* **What the task requires**: Count the lines in the listing below that contain the string "EntityManager", and reply with that number alone.

* **Data records**:
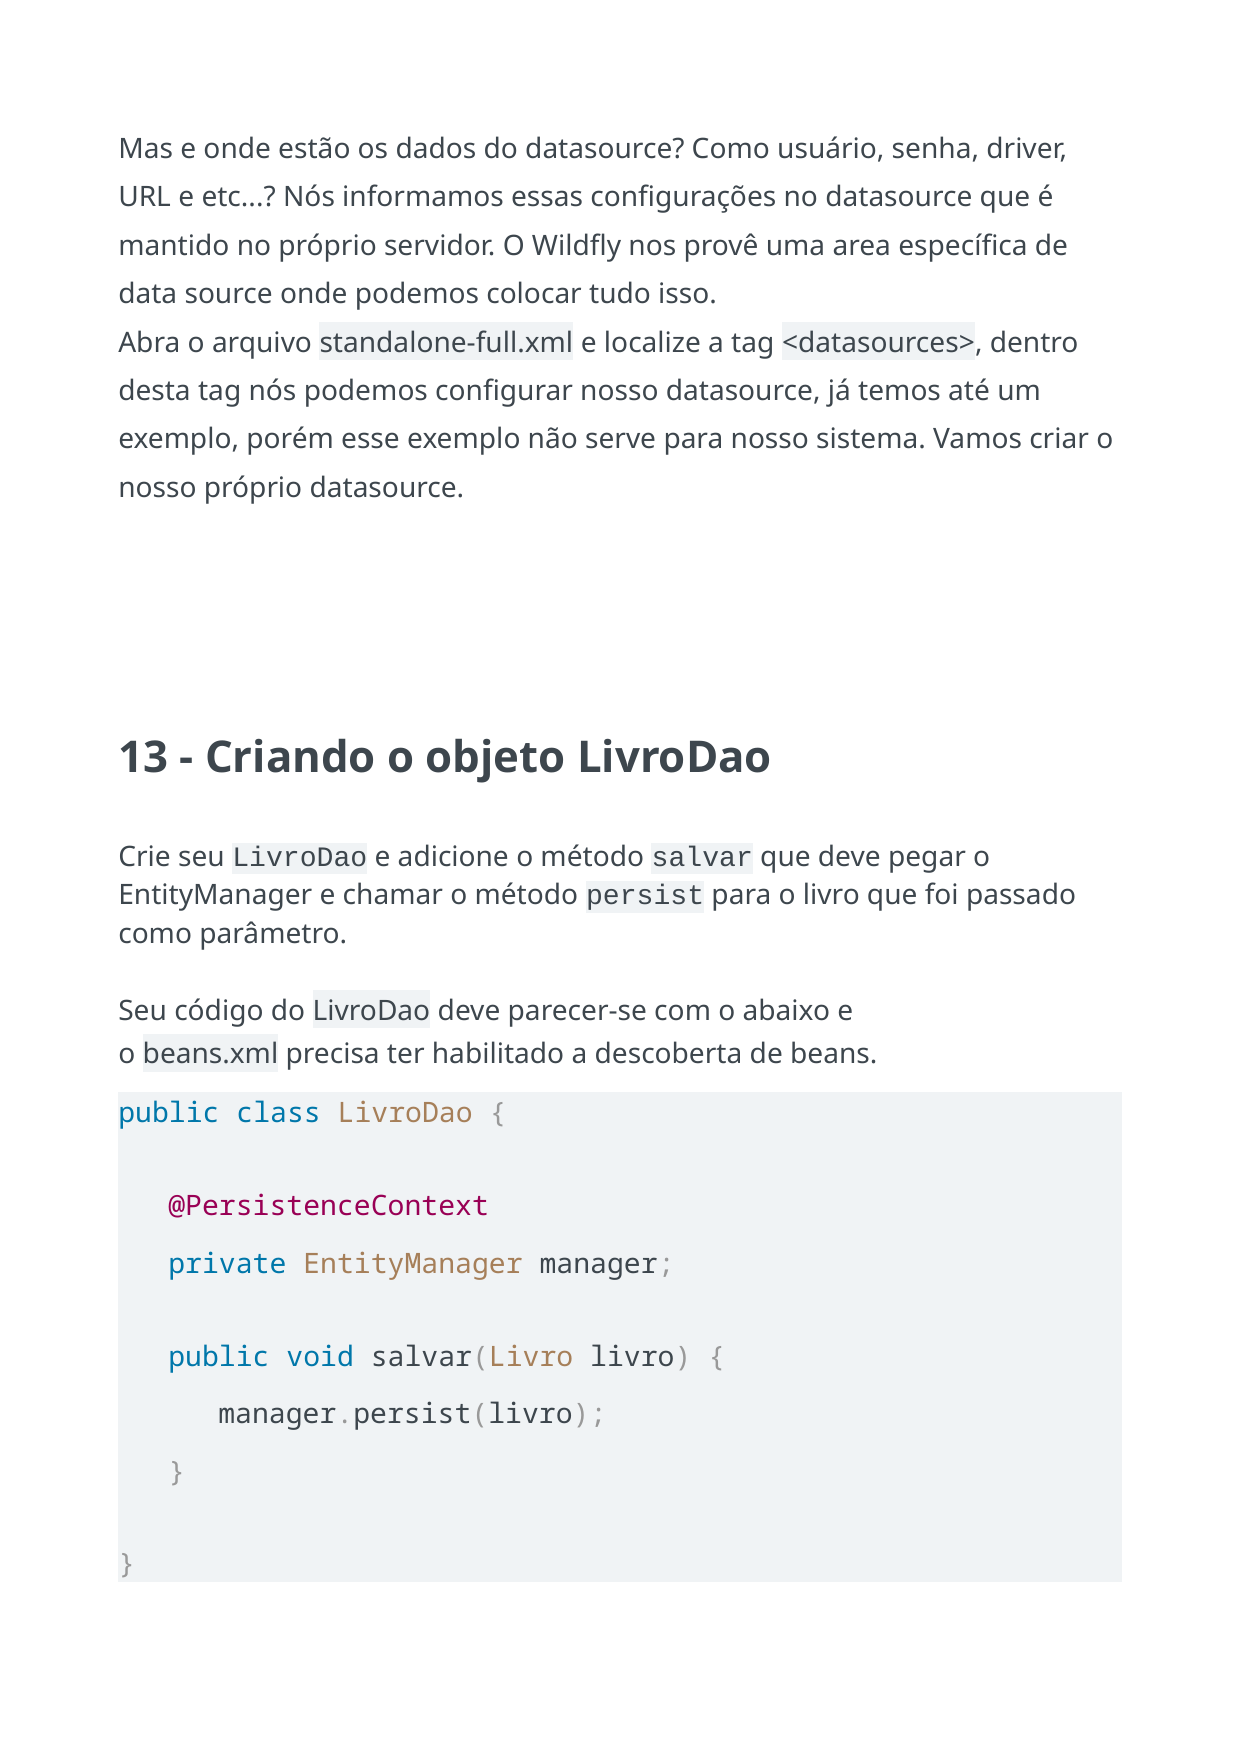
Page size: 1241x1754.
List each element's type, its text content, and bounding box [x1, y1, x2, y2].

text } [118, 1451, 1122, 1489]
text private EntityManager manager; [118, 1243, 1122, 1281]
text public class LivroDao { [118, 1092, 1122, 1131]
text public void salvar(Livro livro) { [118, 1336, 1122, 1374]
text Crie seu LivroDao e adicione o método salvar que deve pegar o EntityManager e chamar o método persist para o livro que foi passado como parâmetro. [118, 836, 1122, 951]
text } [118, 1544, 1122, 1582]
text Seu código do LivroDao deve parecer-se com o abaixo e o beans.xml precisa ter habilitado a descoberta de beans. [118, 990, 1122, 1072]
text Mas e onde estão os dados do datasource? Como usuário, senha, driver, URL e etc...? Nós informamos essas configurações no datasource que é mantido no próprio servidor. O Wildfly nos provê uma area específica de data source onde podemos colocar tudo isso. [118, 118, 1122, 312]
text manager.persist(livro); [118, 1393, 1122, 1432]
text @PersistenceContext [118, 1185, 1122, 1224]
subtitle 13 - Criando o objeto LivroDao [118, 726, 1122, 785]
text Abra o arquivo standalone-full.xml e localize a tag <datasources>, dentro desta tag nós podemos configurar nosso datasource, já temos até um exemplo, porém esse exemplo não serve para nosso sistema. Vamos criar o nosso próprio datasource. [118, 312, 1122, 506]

--

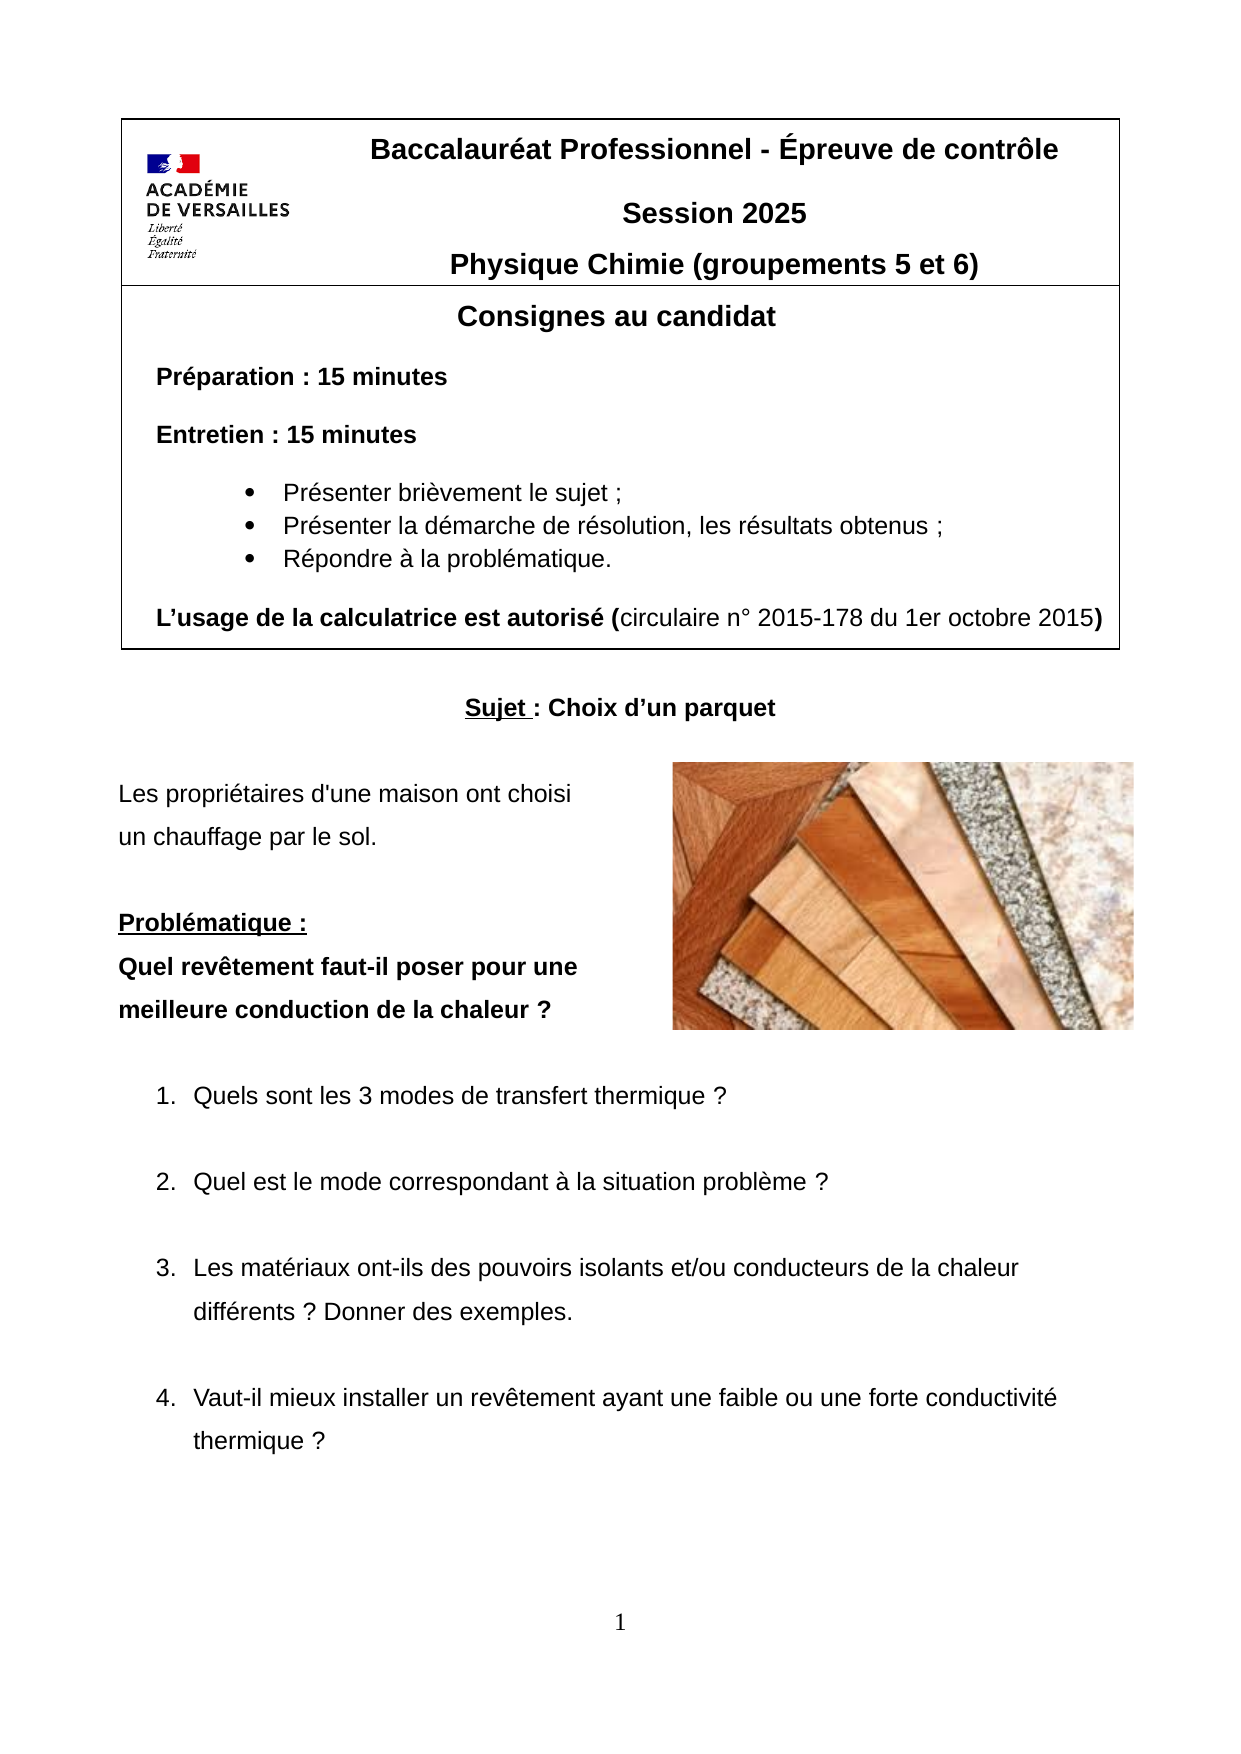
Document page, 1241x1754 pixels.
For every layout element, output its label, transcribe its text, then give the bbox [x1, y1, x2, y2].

* **Reply**: 2